" Review of Artificial Intelligence and Neural Network Techniques for Mapping Features to Symbols "

Since the early revival of neural networks, the aim of rereading in symbolical terms a function learnt by a neural network has been pursued by many researchers. Indeed, although no one can refuse that subsymbolic attitudes, such as intuition or experience, lie at the basis of practical useful actions and are indispensable ingredients of common sense reasoning, we must at least be able to describe through symbols the core of these actions and their rationale. This delineates an inherent hierarchy where at low levels we locate actions and at higher levels we locate their formal explanation. Intelligent systems, viewed as tools for modeling the brain or as machines, have been accordingly categorized on the basis of the abstraction level of the processing involved: symbolic or subsymbolic. Historically, these two main approaches are represented by Artificial Intelligence (AI) and Neural Networks (NN), respectively. Although each category can specify intelligent systems by itself, the limits are not clear and become increasingly vague. The emergent need for intelligent systems that can work in both frameworks, symbolic and subsymbolic, leads to hybrid approaches. In the review, a taxonomy of hybrid intelligent systems is proposed, which builds upon previous work by other researchers (Medsker, Hilario). According to the taxonomy, which uses a different terminology with respect to previous ones, hybrid intelligent systems are classified into three categories.

In a first part of the review, conventional AI methods for mapping features to symbols are examined, including probabilistic reasoning, decision trees, pure symbolic learning techniques and fuzzy knowledge-based systems. A next part of the review covers conventional NN techniques for solving the problem of feature to symbol mapping. In this context, biological mapping paradigms are considered and various artificial neural network models are discussed, including approaches such as tree neural networks, mixture of experts, probabilistic neural networks and active decision processes, as well as fuzzy neural networks.

The major part of the review is organized following the proposed three-category taxonomy for the classification of systems arising from neurosymbolic integration.

The first category, Combined Intelligent Systems, comprises systems that use neural networks as tools for symbolic processing and NN models that use AI concepts in order to support symbolic processing. The former systems represent a top-down design approach (start with a high-level function and proceed with the design of an appropriate connectionist infrastructure), whereas the latter represent a bottom-up approach (start from neurons and try to model high-level functions). Nevertheless, in many cases the above distinction is not obvious. This category includes Neural Expert Systems, Knowledge-Based Artificial Neural Networks (KBANN), the Knowledgetron model, neural network methods for the classification of strings and structures, and several neural network techniques for fuzzy inference.

The second category, Transformational Intelligent Systems, use NN and AI techniques to transform symbolic representations to subsymbolic and vice versa. The main operations provided are rule insertion, rule extraction and rule refinement. The most important point is that the NN and AI methods used for this operation are stand-alone and based on conventional approaches, in the corresponding framework. Several techniques are reviewed under this category, including RULEX, TREPAN, Validity Interval Analysis, Neurorule, and other rule extraction and explanatory mechanisms.

The third category, Coupled Intelligent Systems, integrate AI and NN modules to produce a system with the ability to work at both symbolic and subsymbolic level, achieving effective functional interaction between conventional neural networks and symbolic processors. Coupled Intelligent Systems can be further distinguished according to the role played by the neural and symbolic components in relation to each other and to the overall system.

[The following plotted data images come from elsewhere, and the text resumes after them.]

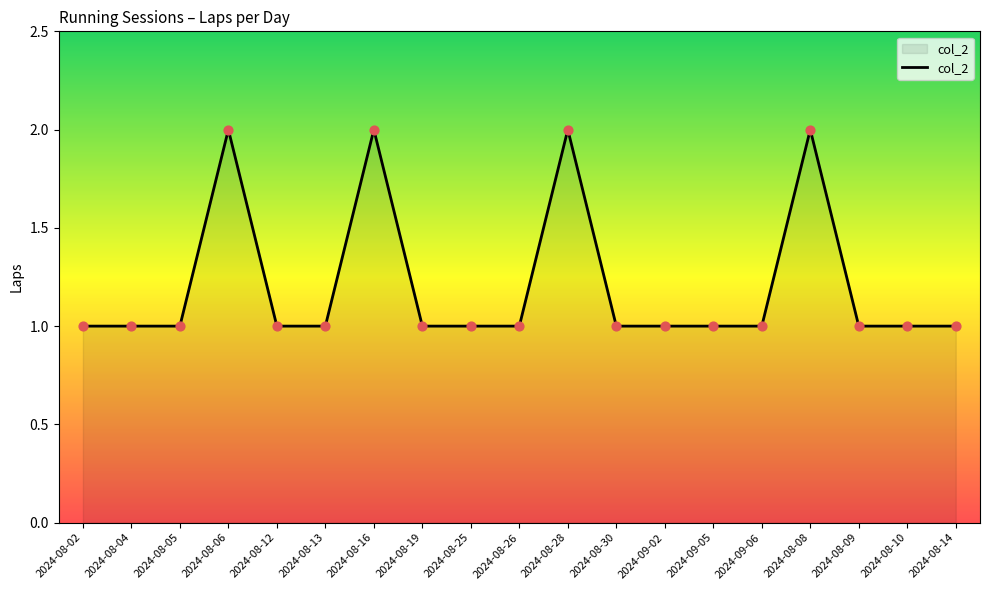

Which has a higher value, 2024-08-06 or 2024-08-05?

2024-08-06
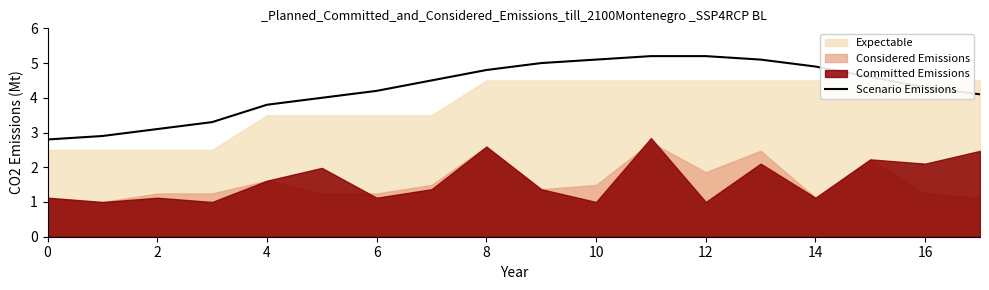

What is the difference between the values at 0 and 17?

1.3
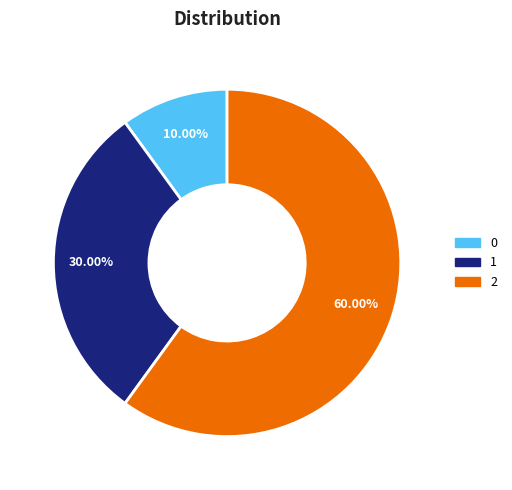

Count the number of slices in the pie.

3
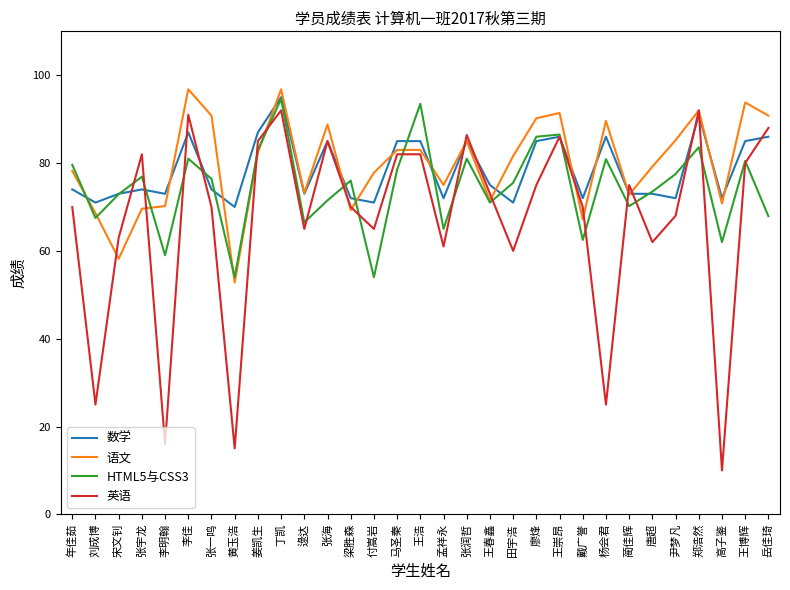

At which label does 数学 reach its minimum?

黄玉浩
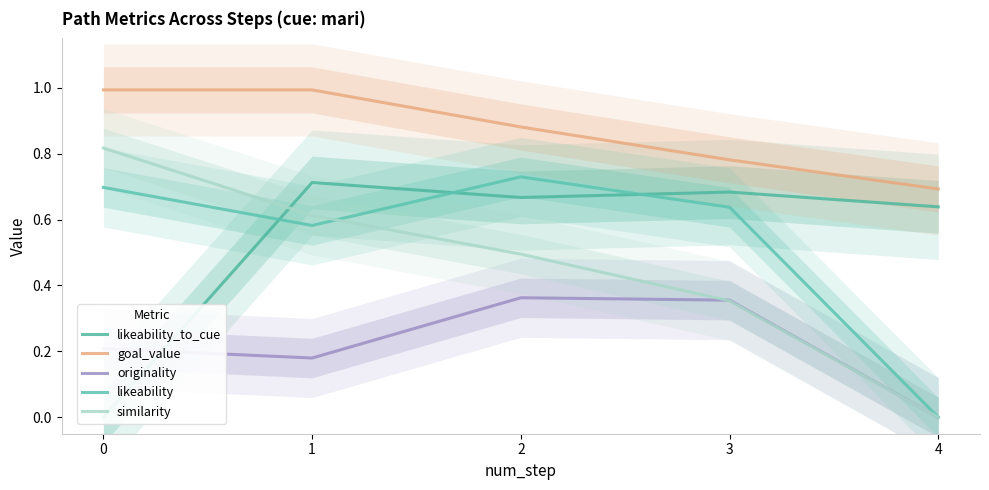

Does the chart display data point markers on the line(s)?

No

The above taxonomy and characterization of algorithms and representations is the basis for the development of a theory and methodology in the PHYSTA Project. According to the PHYSTA perspective, the rule extractor is not an external agent but a piece of neural network by itself. Stated in other words, we look at physiological models in order to develop realistic models for passing from features to symbols. A direct approach tries to "open" a trained neural network in order to recognize symbolic structures, an efficient way only in cases where the information content of connection weights is very low. Otherwise, we can shorten this subsymbolic process through a symbolical high-level training that agrees with the neurophysiological learning process hypothesized to occur in the brain.